Depending on your ongoing issue, your doctor may perform an arthroscopic debridement (to remove scar tissue), ligament repair or cartilage resurfacing (to replace damaged cartilage). Most of these day surgeries are performed using keyhole techniques. Depending on the type of surgery you have, you can usually resume your regular exercise routine within 2 – 3 months.
Age group is an important consideration when it comes to flat feet! Children are far more likely to have painless, flexible flat feet (known as mobile flat feet), as their ligaments are looser and stretchable. However, they may still experience a dull, aching pain over the foot or heel cord during sports or running. If your child has flat feet, you can try simple Achilles stretching exercises, customised orthotics and modified footwear to help ease any pain – consult your doctor for more advice.

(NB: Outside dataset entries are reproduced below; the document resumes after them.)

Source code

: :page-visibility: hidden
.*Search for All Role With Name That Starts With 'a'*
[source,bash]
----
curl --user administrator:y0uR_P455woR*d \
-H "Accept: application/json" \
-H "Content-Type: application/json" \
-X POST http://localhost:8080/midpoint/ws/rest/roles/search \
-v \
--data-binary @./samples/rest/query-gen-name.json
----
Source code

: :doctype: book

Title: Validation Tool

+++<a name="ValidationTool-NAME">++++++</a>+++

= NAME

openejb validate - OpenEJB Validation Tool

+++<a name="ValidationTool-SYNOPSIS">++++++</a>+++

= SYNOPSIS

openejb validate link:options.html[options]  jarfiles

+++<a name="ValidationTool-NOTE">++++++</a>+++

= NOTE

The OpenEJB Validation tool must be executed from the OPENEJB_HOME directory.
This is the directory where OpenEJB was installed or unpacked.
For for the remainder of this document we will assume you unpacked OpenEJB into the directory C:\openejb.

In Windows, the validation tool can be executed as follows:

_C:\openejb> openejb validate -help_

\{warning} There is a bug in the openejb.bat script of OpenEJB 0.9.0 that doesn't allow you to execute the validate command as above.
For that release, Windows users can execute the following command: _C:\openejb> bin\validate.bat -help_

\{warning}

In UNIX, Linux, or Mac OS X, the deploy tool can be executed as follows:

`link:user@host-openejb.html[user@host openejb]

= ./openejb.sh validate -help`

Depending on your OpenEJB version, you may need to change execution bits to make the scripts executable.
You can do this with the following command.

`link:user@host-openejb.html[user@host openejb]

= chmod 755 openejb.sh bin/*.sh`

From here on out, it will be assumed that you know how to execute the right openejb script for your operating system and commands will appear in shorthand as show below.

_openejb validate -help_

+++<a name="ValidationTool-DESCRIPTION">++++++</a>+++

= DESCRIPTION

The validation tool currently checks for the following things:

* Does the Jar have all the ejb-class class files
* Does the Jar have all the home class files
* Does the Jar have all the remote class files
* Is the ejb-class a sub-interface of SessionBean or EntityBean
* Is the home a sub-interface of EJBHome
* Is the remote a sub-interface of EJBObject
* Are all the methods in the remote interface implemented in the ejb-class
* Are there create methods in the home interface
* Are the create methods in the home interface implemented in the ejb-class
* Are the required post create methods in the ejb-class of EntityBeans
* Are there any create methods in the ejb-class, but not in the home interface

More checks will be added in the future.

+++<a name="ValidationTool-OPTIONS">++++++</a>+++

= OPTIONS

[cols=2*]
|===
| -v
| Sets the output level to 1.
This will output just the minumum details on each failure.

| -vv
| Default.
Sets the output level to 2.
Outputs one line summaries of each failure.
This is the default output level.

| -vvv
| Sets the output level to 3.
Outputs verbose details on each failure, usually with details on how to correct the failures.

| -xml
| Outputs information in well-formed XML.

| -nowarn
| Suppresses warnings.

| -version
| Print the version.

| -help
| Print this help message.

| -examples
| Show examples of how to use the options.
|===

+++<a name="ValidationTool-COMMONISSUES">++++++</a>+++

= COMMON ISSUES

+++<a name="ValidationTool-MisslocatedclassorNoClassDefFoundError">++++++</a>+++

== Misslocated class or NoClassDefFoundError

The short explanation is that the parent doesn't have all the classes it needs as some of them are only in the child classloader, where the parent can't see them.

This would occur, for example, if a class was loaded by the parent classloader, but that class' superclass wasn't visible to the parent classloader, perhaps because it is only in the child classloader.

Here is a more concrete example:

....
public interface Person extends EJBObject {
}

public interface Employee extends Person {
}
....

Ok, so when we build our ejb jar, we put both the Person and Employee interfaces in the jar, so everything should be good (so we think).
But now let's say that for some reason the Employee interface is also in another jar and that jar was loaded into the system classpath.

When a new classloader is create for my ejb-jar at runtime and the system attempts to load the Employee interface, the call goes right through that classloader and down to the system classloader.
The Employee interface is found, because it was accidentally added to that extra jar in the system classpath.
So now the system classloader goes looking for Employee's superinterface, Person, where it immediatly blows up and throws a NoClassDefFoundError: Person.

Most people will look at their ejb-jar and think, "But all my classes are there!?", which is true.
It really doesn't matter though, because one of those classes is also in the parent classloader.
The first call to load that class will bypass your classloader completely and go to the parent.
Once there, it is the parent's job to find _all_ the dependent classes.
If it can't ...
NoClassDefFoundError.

In rare cases, an underlying condition such as a tarsal coalition (bones fused together) or an extra unfused bone could be the root of the problem. Occasionally, these conditions need surgical intervention.
If you have flat feet, there is a chance it could be caused by tendon dysfunction. This is when the tendon gets damaged from overuse or degeneration. Symptoms include pain and swelling on the inner foot, as well as a gradual loss of arch, weakness and the inability to stand on your tiptoes.
In the early stages, physiotherapy and customised orthotics may help. If left untreated, the condition could lead to degenerative arthritis and difficulty with walking, but surgical treatment to realign the foot and repair the tendon can help with this. Recovery from corrective surgery usually takes about 6 – 8 weeks.